## WORK TASK A:
Decide whether each statement below agrees with the summary on long-CoT fine-tuning for lightweight MLLMs. Answer yes or no for each, quoting the deciding words of the summary.
(i) The dataset was built using ZPD-informed, graded difficulty.
(ii) Results are reported only at the 7B scale.
(iii) Modality matters more than long-CoT data.
## WORK TASK B:
In the summary on long-CoT fine-tuning for lightweight MLLMs, which framework do the authors apply in modified form?
## WORK TASK C:
Extend the summary on long-CoT fine-tuning for lightweight MLLMs, starting after its final sentence.
DOCUMENT SEGMENT START
Empowering Lightweight MLLMs with Reasoning via Long CoT SFT

TL;DR

This work tackles reasoning in lightweight multimodal language models by showing that a long chain-of-thought supervised fine-tuning stage dramatically enhances reasoning capabilities, especially when paired with a subsequent reinforcement learning phase. By constructing a ZPD-informed dataset with graded difficulty and applying a modified GRPO framework, the authors demonstrate a clear SFT-before-RL synergy that yields state-of-the-art results on multiple math-centric benchmarks at both 3B and 7B scales. Key findings include the primacy of long-CoT data over modality, the importance of data difficulty in driving efficient learning, and the robustness of a two-stage pipeline. The work suggests a practical path for deploying lightweight MLLMs with strong reasoning abilities and provides curated data and code to support future research.
DOCUMENT SEGMENT END
MATERIAL PROVIDED START
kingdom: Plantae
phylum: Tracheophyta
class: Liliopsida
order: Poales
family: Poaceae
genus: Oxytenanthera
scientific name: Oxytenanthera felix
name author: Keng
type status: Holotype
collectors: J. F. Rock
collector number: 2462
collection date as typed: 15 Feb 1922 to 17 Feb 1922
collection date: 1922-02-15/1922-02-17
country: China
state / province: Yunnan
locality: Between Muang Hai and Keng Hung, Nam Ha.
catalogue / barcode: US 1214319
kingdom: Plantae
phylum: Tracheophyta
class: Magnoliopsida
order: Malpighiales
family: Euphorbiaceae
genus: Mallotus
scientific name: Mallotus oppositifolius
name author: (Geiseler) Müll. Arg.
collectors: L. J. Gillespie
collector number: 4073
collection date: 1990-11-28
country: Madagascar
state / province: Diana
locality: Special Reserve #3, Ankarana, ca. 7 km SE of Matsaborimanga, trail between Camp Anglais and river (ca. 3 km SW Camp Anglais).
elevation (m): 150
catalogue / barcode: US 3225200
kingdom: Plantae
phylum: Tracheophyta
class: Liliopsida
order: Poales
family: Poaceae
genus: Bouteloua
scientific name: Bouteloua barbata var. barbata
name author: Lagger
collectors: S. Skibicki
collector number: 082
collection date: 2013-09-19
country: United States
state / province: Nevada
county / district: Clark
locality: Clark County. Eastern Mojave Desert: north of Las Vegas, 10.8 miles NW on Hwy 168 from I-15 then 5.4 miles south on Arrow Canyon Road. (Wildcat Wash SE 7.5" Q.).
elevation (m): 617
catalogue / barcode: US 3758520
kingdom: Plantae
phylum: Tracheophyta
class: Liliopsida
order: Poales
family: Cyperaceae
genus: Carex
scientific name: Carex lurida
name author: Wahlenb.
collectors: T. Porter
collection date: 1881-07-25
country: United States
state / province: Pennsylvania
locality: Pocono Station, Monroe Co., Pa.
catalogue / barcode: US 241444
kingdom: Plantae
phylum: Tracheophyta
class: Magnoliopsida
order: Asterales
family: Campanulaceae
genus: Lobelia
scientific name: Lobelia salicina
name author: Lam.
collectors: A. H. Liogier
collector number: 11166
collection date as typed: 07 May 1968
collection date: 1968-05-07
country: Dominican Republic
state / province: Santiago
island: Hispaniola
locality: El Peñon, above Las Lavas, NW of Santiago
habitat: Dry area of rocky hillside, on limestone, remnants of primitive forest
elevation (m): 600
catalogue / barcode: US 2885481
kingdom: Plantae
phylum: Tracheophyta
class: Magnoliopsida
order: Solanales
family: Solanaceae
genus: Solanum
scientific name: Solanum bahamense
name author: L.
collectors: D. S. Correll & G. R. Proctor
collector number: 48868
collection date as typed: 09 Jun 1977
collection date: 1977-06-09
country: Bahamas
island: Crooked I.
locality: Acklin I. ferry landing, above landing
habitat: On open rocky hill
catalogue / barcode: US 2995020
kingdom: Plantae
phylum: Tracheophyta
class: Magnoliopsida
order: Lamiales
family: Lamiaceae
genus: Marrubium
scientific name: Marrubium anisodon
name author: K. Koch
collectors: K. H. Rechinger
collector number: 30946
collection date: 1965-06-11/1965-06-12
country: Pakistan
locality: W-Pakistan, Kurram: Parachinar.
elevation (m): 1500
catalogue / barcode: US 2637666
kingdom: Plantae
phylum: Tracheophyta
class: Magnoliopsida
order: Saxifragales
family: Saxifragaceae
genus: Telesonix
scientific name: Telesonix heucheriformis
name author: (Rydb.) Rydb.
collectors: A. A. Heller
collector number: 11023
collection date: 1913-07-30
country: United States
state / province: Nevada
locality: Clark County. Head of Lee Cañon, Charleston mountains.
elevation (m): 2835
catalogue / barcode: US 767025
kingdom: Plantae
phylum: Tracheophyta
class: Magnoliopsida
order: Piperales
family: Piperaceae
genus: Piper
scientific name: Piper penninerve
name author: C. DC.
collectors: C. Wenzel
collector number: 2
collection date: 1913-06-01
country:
MATERIAL PROVIDED END
## ANSWER AREA A:
(i) Yes: "By constructing a ZPD-informed dataset with graded difficulty"
(ii) No: "at both 3B and 7B scales"
(iii) No: "the primacy of long-CoT data over modality"

## ANSWER AREA B:
A modified GRPO framework.

## ANSWER AREA C:
Abstract

While Reinforcement Learning with Verifiable Rewards has enhanced the reasoning of large-scale language models (LLMs), its efficacy for lightweight multimodal language models (MLLMs) with fewer than seven billion parameters remains underexplored. This paper investigates the role of long Chain-of-Thought (long CoT) data in enhancing the reasoning abilities of such MLLMs. Our findings demonstrate that Supervised Fine-Tuning (SFT) with long CoT data significantly improves MLLM reasoning. Furthermore, we observe that after this initial SFT phase, MLLMs can achieve additional performance gains through a subsequent RL stage. We conclude that a SFT stage with long CoT data is a critical prerequisite for developing the reasoning capabilities of lightweight MLLMs.